First converts NXML to plain text and preprocesses it, then runs the ISI reader, and processes the output to extract INDRA Statements.

Parameters:
  • nxml_filename (str) – nxml file to process
  • pmid (Optional[str]) – pmid of this nxml file, to be added to the Evidence object of the extracted INDRA statements
  • extra_annotations (Optional[dict]) – Additional annotations to add to the Evidence object of all extracted INDRA statements. Extra annotations called ‘interaction’ are ignored since this is used by the processor to store the corresponding raw ISI output.
  • cleanup (Optional[bool]) – If True, the temporary folders created for preprocessed reading input and output are removed. Default: True
  • add_grounding (Optional[bool]) – If True the extracted Statements’ grounding is mapped
Returns:

ip – A processor containing extracted Statements

Return type:

indra.sources.isi.processor.IsiProcessor

indra.sources.isi.api.process_output_folder(folder_path, pmids=None, extra_annotations=None, add_grounding=True)[source]

Recursively extracts statements from all ISI output files in the given directory and subdirectories.

Parameters:
  • folder_path (str) – The directory to traverse
  • pmids (Optional[str]) – PMID mapping to be added to the Evidence of the extracted INDRA Statements
  • extra_annotations (Optional[dict]) – Additional annotations to add to the Evidence object of all extracted INDRA statements. Extra annotations called ‘interaction’ are ignored since this is used by the processor to store the corresponding raw ISI output.
  • add_grounding (Optional[bool]) – If True the extracted Statements’ grounding is mapped
indra.sources.isi.api.process_preprocessed(isi_preprocessor, num_processes=1, output_dir=None, cleanup=True, add_grounding=True)[source]

Process a directory of abstracts and/or papers preprocessed using the specified IsiPreprocessor, to produce a list of extracted INDRA statements.

Parameters:
  • isi_preprocessor (indra.sources.isi.preprocessor.IsiPreprocessor) – Preprocessor object that has already preprocessed the documents we want to read and process with the ISI reader
  • num_processes (Optional[int]) – Number of processes to parallelize over
  • output_dir (Optional[str]) – The directory into which to put reader output; if omitted or None, uses a temporary directory.
  • cleanup (Optional[bool]) – If True, the temporary folders created for preprocessed reading input and output are removed.

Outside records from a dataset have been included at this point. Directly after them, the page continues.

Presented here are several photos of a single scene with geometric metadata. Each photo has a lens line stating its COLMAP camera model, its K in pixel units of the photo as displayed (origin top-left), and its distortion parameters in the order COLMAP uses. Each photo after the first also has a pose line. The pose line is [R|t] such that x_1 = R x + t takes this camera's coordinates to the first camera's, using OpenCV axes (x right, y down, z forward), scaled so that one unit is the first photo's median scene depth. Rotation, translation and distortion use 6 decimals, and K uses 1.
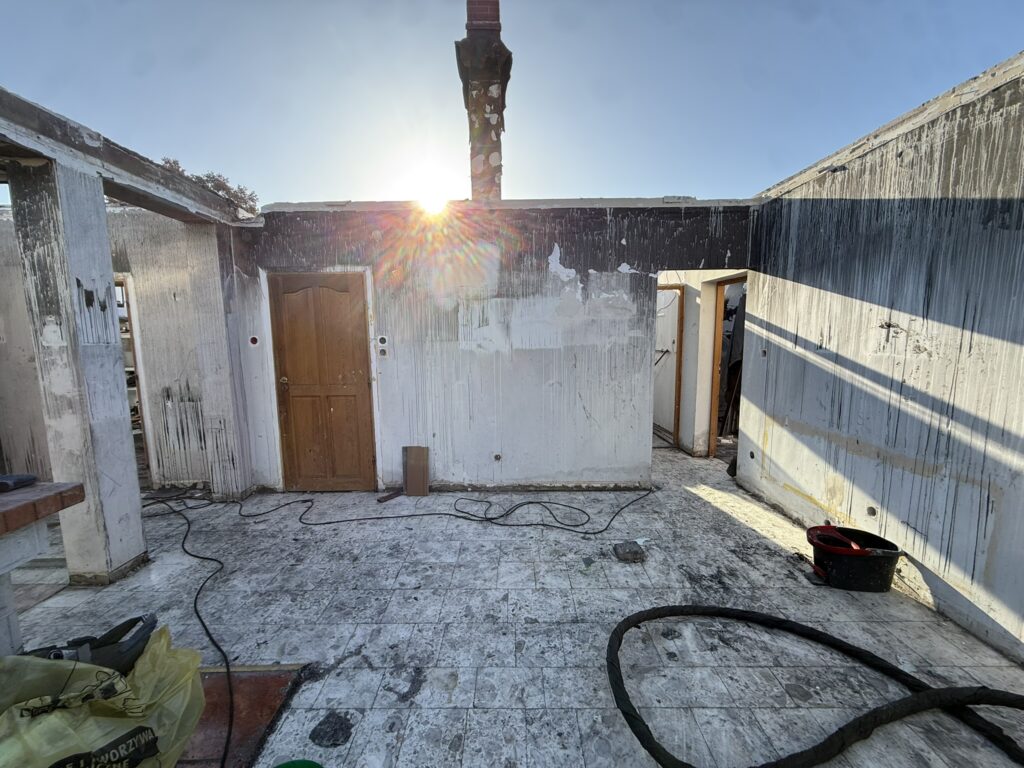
lens RADIAL K [[403.1, 0, 509.8], [0, 403.1, 383.5], [0, 0, 1]] dist [0.000180, 0.000011]
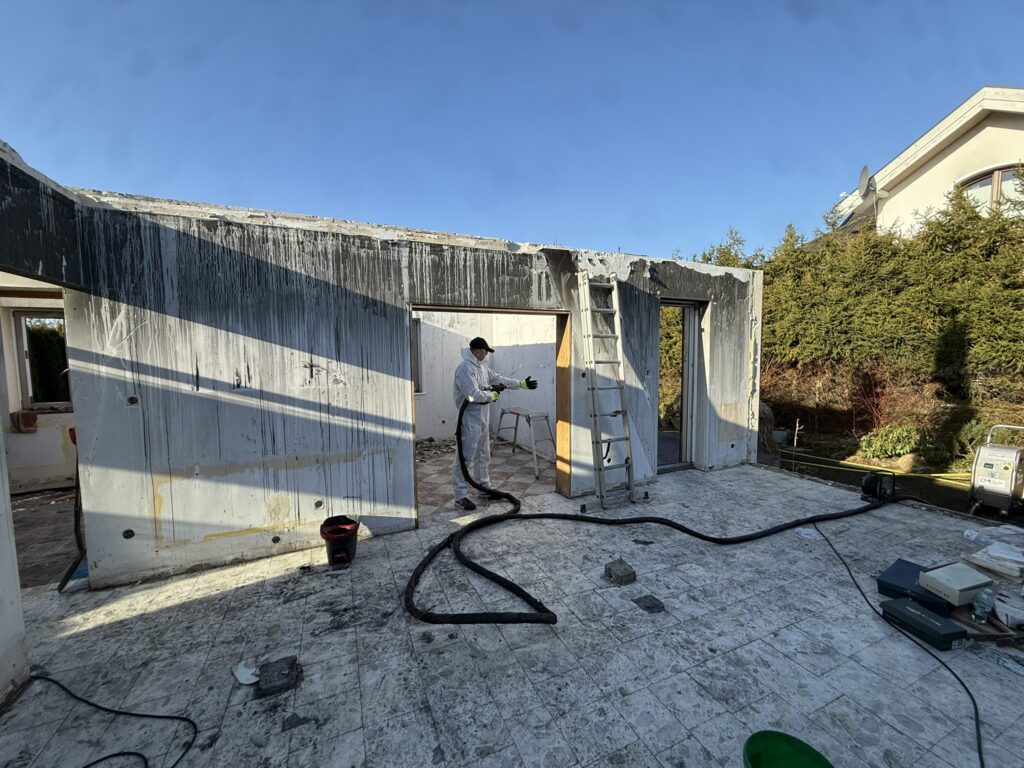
lens RADIAL K [[403.1, 0, 509.8], [0, 403.1, 383.5], [0, 0, 1]] dist [0.000180, 0.000011]
pose [[-0.398886, -0.052176, 0.915515, -0.517829], [0.127126, 0.985593, 0.111559, -0.134969], [-0.908146, 0.160885, -0.386506, 0.825891]]
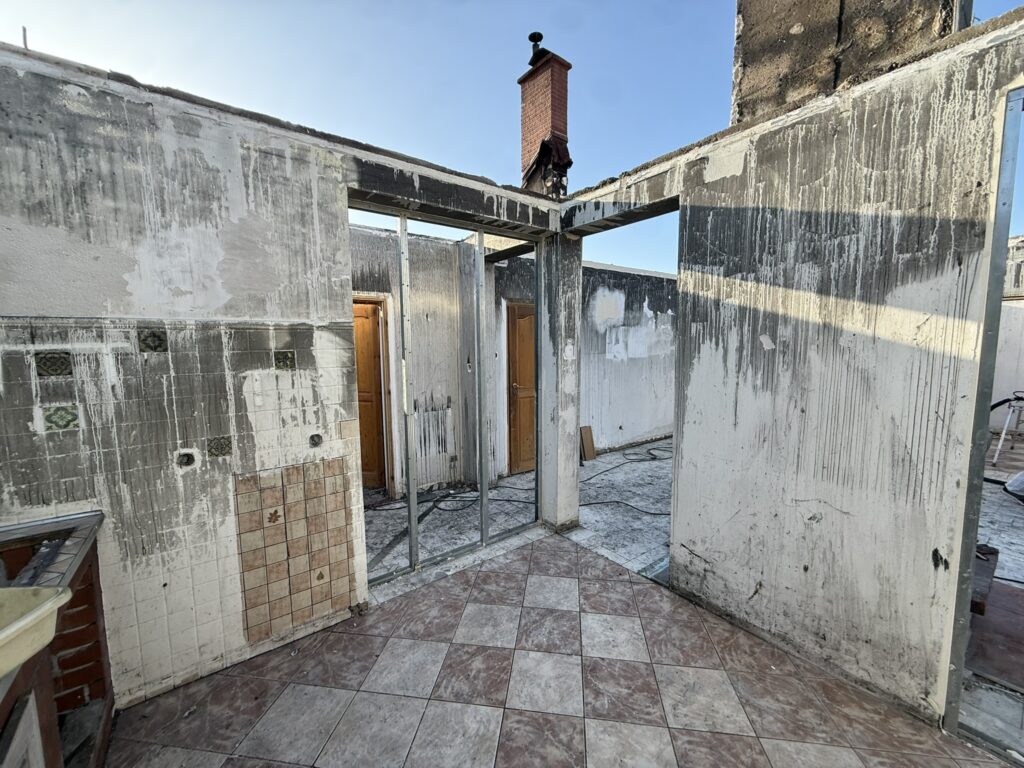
lens RADIAL K [[403.1, 0, 509.8], [0, 403.1, 383.5], [0, 0, 1]] dist [0.000180, 0.000011]
pose [[0.812952, -0.055761, 0.579655, -1.743158], [0.073970, 0.997230, -0.007811, -0.008882], [-0.577614, 0.049227, 0.814825, -0.044846]]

Default: True
  • add_grounding (Optional[bool]) – If True the extracted Statements’ grounding is mapped
Returns:

ip – A processor containing extracted statements

Return type:

indra.sources.isi.processor.IsiProcessor

indra.sources.isi.api.process_text(text, pmid=None, cleanup=True, add_grounding=True)[source]

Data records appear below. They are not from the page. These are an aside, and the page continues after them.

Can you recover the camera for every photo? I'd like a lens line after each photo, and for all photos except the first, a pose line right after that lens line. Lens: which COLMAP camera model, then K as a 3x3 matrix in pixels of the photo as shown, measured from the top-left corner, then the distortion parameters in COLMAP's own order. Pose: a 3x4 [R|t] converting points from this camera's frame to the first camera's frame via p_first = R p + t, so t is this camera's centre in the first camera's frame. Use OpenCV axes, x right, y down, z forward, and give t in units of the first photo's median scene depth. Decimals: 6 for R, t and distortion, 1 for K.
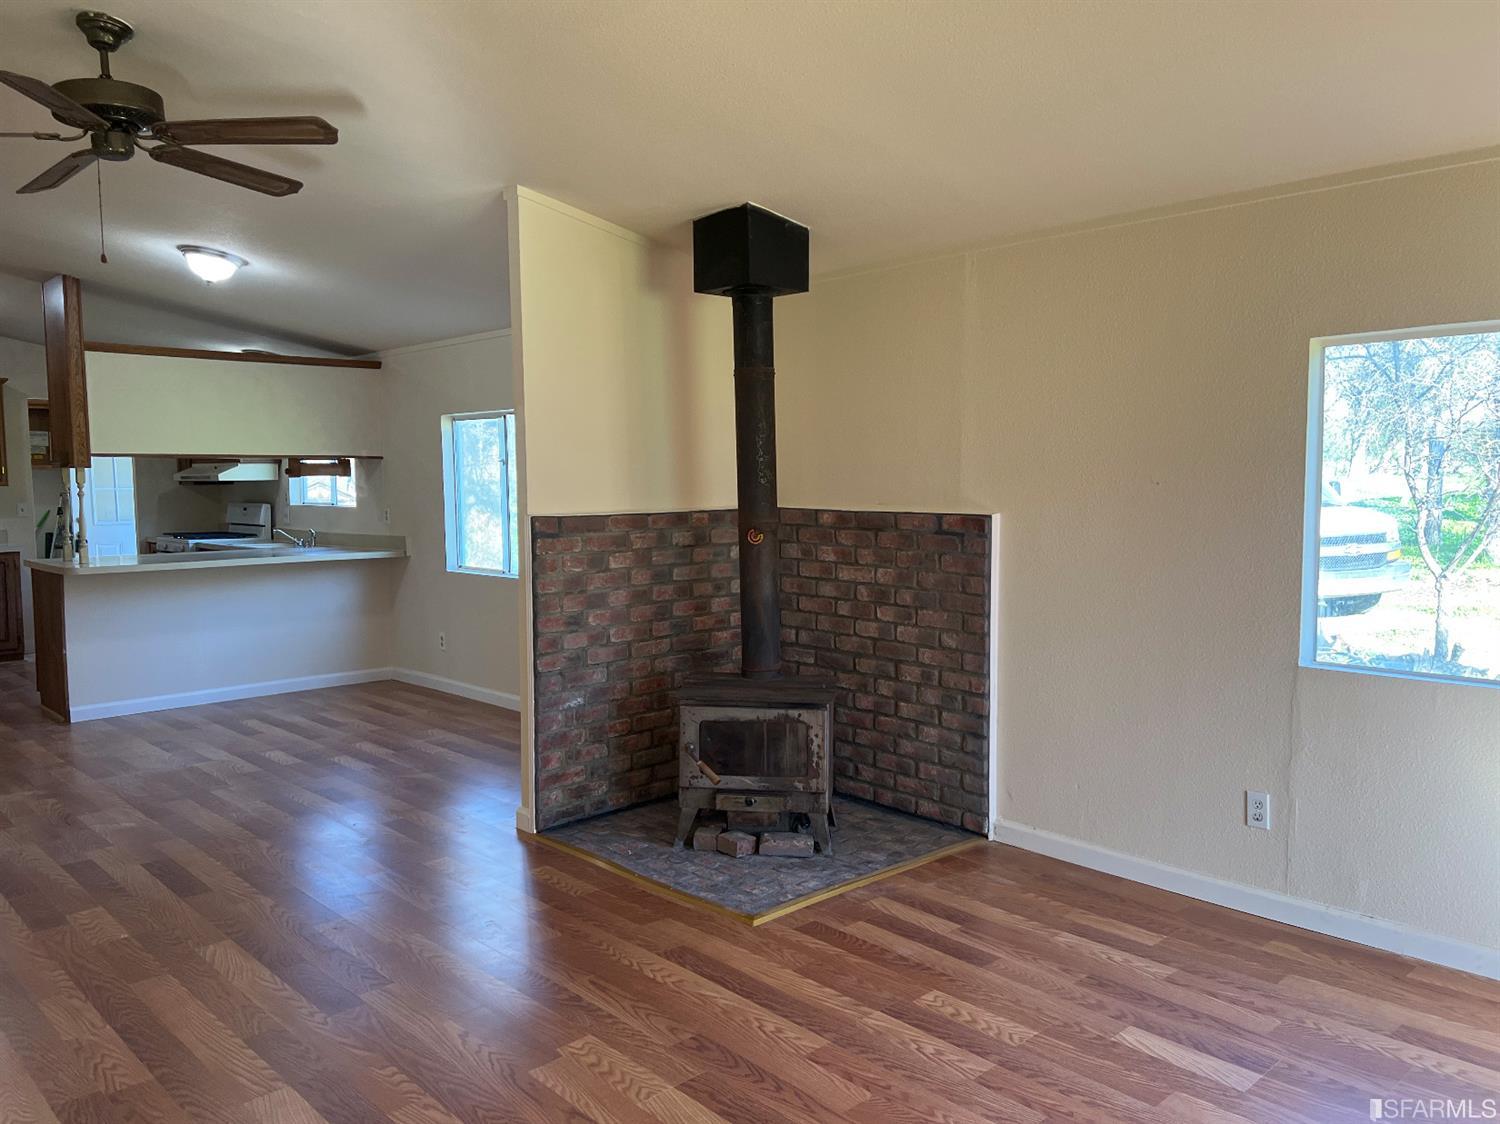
lens RADIAL K [[1119.5, 0, 761.0], [0, 1119.5, 568.0], [0, 0, 1]] dist [0.030702, -0.033874]
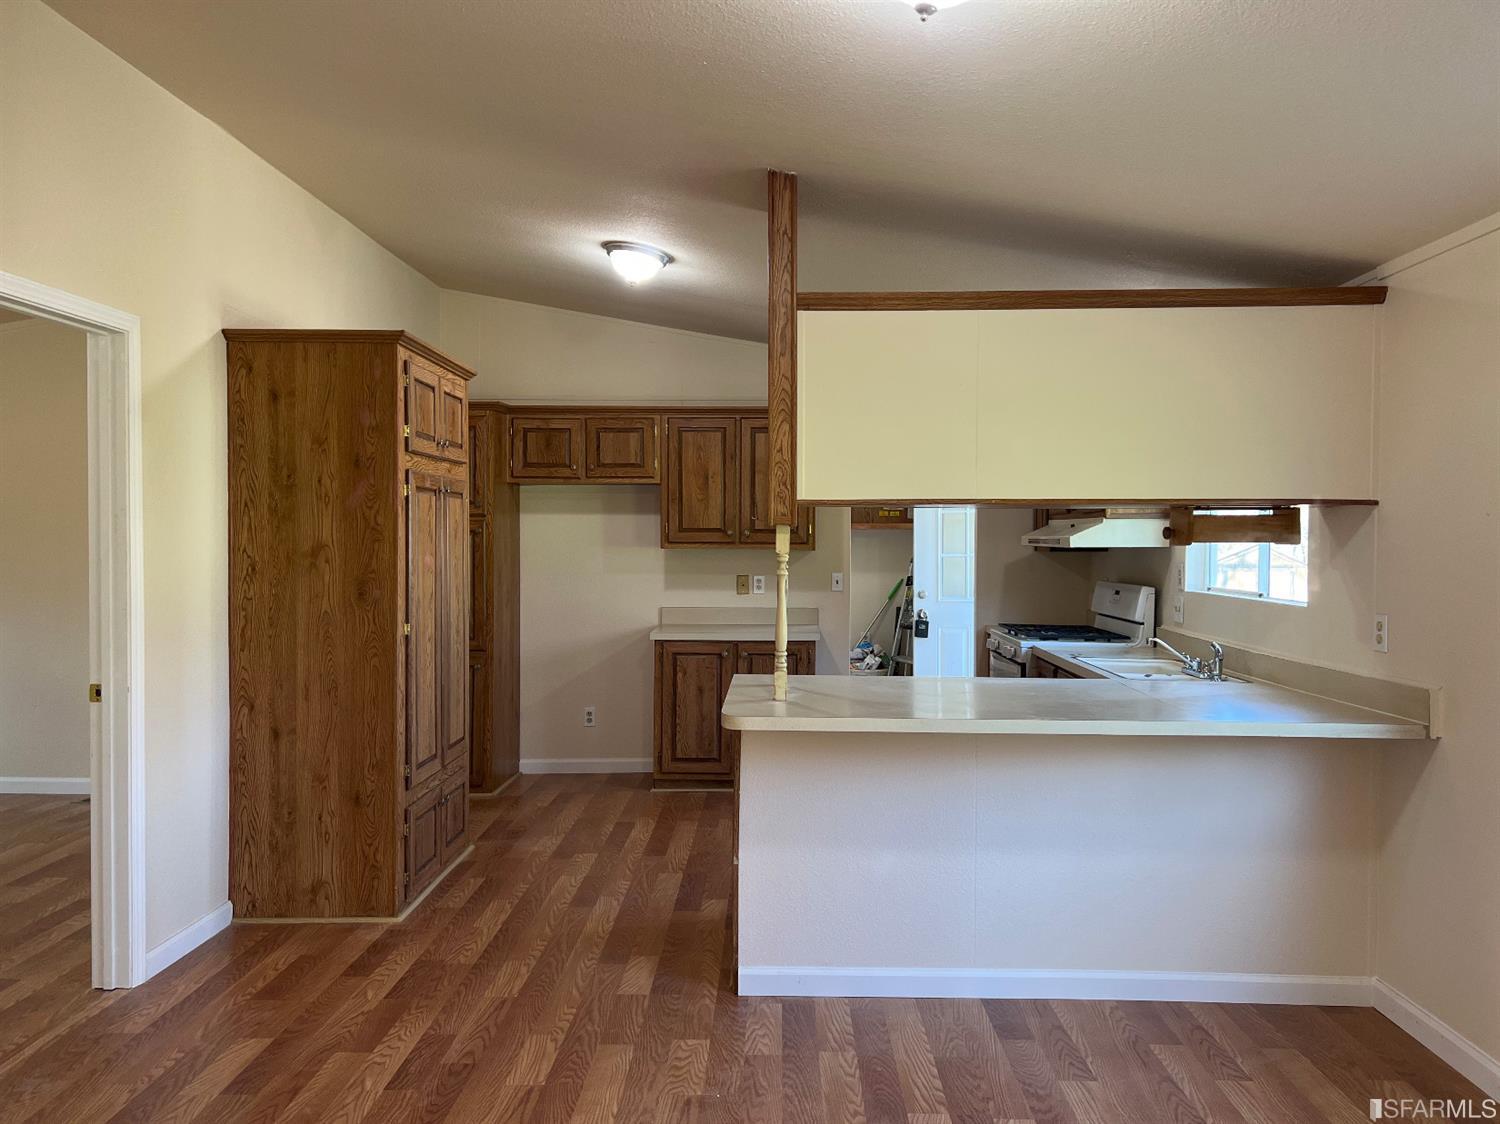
lens RADIAL K [[1119.5, 0, 758.3], [0, 1119.5, 562.8], [0, 0, 1]] dist [0.030702, -0.033874]
pose [[0.696101, 0.026305, -0.717461, -0.168240], [-0.064513, 0.997578, -0.026017, -0.042726], [0.715039, 0.064396, 0.696112, 0.464924]]
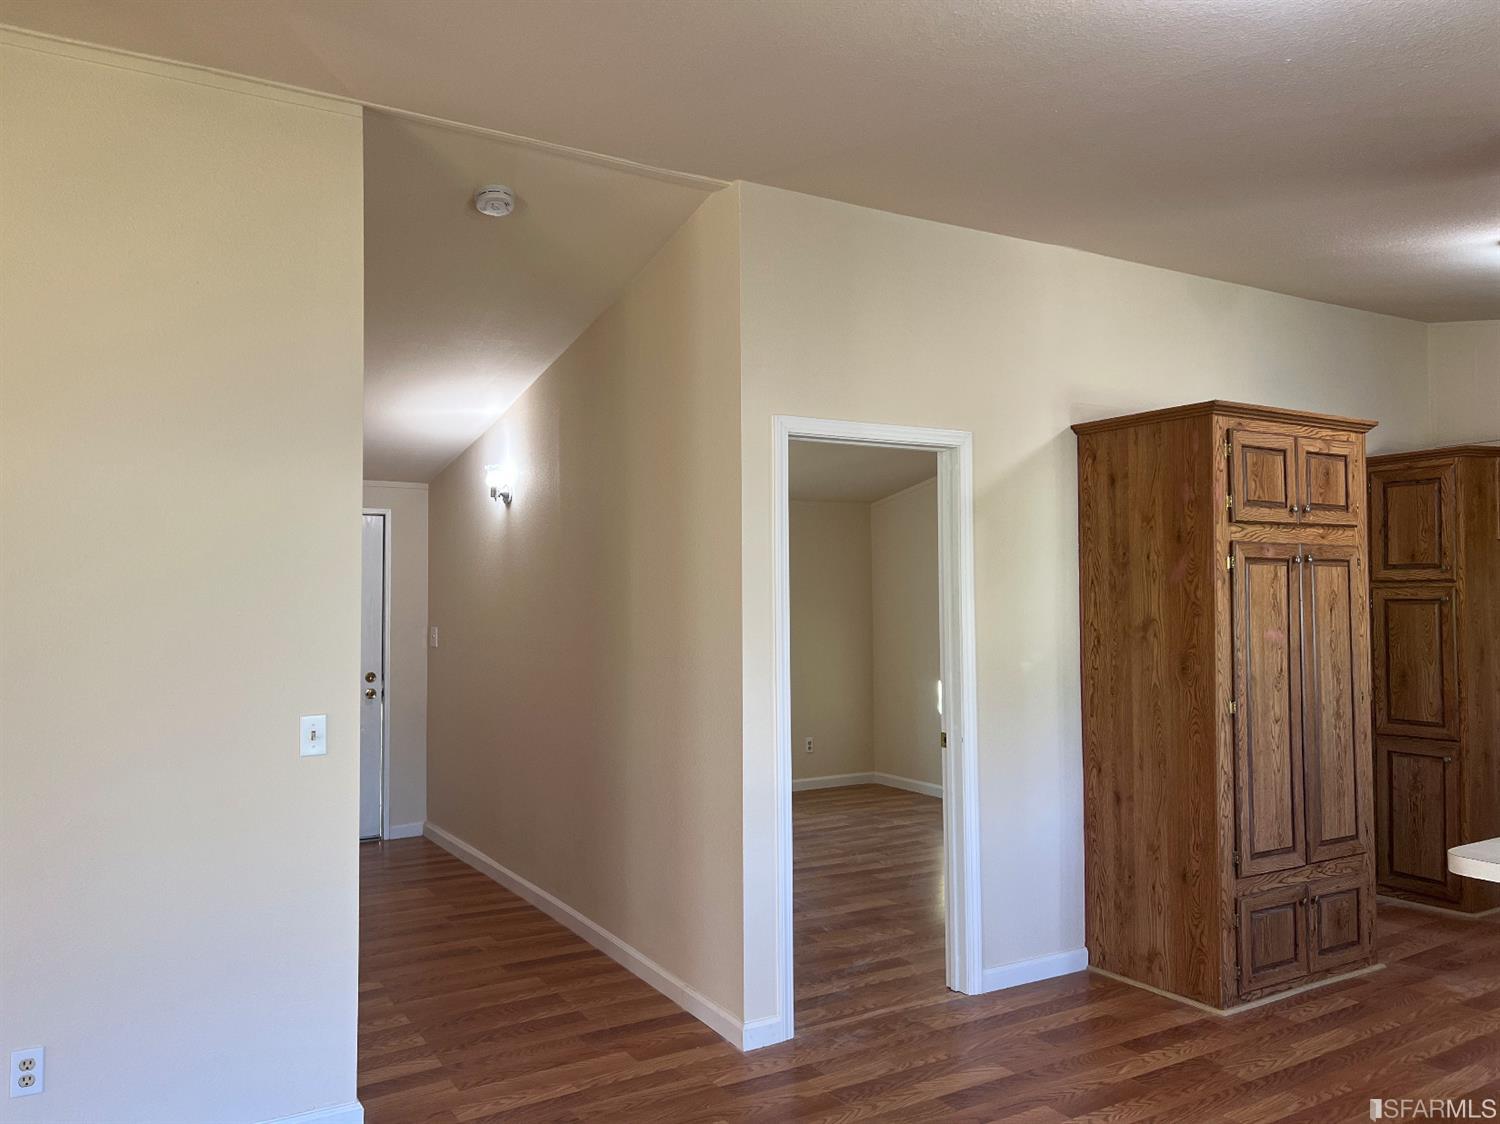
lens RADIAL K [[1119.5, 0, 755.7], [0, 1119.5, 564.2], [0, 0, 1]] dist [0.030702, -0.033874]
pose [[-0.238261, -0.021791, -0.970957, -0.123923], [-0.064713, 0.997883, -0.006516, -0.059344], [0.969043, 0.061281, -0.239167, 0.603813]]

Process a string using the ISI reader and extract INDRA statements.

Parameters:
  • text (str) – A text string to process
  • pmid (Optional[str]) – The PMID associated with this text (or None if not specified)
  • cleanup (Optional[bool]) – If True, the temporary folders created for preprocessed reading input and output are removed. Default: True
  • add_grounding (Optional[bool]) – If True the extracted Statements’ grounding is mapped
Returns:

ip – A processor containing statements

Return type:

indra.sources.isi.processor.IsiProcessor

ISI Processor (indra.sources.isi.processor)

class indra.sources.isi.processor.IsiProcessor(reader_output, pmid=None, extra_annotations=None, add_grounding=True)[source]

Processes the output of the ISI reader.

reader_output

json – The output JSON of the ISI reader as a json object.

verbs

set[str] – A list of verbs that have appeared in the processed ISI output

pmid

str – The PMID to assign to the extracted Statements

extra_annotations

dict – Annotations to be included with each extracted Statement

statements

list[indra.statements.Statement] – Extracted statements

get_statements()[source]

Process reader output to produce INDRA Statements.